=== Section Start ===

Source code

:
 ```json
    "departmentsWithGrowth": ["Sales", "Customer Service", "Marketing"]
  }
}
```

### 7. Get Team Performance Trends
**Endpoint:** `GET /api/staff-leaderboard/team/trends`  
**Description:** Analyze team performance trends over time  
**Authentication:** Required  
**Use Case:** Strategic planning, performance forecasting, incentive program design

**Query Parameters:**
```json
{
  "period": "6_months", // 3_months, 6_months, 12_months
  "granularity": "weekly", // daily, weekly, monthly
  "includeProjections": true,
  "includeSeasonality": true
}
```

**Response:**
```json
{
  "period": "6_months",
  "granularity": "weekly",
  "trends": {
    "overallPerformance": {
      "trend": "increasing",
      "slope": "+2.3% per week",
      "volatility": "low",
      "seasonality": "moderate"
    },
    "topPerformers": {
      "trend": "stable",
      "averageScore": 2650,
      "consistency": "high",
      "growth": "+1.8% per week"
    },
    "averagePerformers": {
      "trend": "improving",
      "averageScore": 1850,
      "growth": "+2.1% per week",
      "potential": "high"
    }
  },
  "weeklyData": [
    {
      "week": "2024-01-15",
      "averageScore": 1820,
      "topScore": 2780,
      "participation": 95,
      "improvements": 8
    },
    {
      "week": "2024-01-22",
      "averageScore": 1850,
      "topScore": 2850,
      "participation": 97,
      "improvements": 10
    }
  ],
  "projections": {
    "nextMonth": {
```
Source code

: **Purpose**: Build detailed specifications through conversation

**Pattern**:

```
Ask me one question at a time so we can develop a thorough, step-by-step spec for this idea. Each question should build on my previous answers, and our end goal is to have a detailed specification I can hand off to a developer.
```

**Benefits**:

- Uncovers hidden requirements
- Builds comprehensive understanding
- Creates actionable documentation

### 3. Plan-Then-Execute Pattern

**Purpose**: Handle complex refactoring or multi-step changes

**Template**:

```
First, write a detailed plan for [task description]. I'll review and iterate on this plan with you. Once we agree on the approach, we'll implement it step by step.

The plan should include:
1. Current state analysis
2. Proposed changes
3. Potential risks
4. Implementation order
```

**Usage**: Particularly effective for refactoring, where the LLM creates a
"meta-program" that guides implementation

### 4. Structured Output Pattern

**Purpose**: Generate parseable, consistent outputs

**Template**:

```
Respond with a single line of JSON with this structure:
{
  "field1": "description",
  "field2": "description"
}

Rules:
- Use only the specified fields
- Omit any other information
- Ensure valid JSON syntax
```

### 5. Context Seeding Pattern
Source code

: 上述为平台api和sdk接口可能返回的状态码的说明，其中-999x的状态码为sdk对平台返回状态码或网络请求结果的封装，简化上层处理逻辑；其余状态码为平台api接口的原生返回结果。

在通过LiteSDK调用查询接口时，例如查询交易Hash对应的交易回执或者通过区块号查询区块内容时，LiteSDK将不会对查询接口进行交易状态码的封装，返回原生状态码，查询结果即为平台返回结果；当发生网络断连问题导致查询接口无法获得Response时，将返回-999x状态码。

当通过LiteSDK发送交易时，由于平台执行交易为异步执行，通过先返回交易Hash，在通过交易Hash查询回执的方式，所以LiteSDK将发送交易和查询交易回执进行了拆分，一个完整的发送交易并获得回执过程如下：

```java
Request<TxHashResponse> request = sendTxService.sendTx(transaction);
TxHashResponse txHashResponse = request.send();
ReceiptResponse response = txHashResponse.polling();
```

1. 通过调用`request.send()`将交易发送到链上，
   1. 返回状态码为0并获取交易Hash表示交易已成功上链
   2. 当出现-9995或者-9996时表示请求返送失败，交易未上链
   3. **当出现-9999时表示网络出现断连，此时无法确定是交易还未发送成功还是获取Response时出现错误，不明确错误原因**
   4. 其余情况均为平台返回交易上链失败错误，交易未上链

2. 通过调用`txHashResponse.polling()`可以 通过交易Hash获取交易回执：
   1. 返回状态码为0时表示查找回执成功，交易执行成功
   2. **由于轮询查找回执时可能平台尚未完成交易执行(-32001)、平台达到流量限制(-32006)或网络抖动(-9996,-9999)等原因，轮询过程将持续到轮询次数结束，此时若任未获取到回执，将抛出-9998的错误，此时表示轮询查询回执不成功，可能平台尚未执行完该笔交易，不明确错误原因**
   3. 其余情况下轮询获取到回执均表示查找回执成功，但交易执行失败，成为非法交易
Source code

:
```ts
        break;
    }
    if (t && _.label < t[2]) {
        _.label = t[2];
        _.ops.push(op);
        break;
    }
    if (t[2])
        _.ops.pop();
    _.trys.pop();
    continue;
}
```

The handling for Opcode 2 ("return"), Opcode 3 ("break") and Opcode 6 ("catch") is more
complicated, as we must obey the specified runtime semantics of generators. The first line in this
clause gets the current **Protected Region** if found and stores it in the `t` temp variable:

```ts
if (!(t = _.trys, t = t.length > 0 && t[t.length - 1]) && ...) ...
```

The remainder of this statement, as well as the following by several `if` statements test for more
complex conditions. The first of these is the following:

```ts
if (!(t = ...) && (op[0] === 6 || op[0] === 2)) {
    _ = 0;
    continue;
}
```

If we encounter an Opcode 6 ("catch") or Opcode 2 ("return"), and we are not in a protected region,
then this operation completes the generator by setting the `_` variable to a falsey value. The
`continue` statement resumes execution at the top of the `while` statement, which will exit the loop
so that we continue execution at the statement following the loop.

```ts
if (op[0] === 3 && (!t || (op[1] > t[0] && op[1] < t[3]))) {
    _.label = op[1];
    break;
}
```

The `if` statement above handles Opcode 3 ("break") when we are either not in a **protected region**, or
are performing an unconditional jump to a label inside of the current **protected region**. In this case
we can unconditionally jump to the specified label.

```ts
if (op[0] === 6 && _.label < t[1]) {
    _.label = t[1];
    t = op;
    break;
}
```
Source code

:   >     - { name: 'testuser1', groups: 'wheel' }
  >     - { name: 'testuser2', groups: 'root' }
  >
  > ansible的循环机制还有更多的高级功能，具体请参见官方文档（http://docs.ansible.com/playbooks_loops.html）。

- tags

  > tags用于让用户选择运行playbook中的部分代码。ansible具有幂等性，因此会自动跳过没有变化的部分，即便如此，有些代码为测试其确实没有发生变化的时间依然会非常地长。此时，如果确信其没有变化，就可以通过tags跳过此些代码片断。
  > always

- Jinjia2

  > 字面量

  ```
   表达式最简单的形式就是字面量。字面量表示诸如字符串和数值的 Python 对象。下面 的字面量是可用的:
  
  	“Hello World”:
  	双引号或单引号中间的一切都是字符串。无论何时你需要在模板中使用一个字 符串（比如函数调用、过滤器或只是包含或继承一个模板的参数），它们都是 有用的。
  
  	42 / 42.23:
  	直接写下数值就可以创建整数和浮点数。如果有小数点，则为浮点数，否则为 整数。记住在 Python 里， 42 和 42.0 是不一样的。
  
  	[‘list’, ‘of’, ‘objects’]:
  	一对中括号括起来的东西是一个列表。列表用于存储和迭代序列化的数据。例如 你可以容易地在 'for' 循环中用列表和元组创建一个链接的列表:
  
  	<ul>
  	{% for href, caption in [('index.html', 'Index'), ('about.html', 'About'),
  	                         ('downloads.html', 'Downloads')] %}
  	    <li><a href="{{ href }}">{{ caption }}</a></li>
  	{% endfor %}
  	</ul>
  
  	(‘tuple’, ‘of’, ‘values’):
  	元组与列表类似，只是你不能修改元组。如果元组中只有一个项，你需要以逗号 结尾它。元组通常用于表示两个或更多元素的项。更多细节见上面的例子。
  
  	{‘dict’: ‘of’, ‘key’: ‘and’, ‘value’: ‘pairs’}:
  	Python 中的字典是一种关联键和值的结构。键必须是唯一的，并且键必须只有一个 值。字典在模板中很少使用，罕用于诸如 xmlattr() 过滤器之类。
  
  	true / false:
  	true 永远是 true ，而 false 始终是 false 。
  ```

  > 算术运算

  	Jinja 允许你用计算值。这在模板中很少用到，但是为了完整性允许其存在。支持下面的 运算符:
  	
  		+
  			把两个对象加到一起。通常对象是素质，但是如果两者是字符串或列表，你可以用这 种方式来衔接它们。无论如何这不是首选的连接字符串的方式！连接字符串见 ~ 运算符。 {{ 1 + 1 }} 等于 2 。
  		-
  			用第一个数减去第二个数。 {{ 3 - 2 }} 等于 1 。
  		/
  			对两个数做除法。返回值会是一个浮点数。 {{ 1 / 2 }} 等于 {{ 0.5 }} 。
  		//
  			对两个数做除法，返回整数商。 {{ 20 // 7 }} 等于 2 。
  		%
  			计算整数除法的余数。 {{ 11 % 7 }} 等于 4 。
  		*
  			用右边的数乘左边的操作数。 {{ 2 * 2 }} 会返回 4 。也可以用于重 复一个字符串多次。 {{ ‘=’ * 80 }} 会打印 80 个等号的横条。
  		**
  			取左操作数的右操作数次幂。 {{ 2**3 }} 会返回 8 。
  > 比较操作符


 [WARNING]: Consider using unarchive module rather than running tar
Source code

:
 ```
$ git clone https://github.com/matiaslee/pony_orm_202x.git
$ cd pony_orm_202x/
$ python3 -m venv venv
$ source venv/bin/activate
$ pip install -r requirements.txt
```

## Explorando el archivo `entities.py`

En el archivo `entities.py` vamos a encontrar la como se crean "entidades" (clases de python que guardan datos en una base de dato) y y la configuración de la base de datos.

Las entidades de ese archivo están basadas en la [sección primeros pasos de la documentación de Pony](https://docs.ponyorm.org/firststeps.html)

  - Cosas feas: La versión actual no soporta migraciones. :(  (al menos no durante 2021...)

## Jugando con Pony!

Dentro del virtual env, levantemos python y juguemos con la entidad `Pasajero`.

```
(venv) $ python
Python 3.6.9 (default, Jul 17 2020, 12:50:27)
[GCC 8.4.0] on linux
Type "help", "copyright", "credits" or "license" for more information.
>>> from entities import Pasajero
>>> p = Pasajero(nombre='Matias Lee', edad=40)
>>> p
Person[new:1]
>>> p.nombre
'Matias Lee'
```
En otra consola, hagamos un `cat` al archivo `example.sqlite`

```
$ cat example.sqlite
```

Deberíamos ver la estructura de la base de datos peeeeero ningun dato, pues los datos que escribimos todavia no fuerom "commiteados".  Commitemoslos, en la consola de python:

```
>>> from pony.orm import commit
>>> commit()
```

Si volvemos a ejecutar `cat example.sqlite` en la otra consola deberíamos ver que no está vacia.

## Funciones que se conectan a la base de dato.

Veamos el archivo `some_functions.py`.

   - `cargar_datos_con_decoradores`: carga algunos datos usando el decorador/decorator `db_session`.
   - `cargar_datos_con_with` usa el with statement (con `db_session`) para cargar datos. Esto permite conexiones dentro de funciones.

=== Section End ===

## ACTION ITEM
When you reach the line with "3. **当出现-9999时" in the records above, start writing out lines exactly, and stop once the line with "1. 返回状态码为0时表示查找回执成功，交易执行成功" has been written; include nothing else.

## TASK SOLUTION
   3. **当出现-9999时表示网络出现断连，此时无法确定是交易还未发送成功还是获取Response时出现错误，不明确错误原因**
   4. 其余情况均为平台返回交易上链失败错误，交易未上链

2. 通过调用`txHashResponse.polling()`可以 通过交易Hash获取交易回执：
   1. 返回状态码为0时表示查找回执成功，交易执行成功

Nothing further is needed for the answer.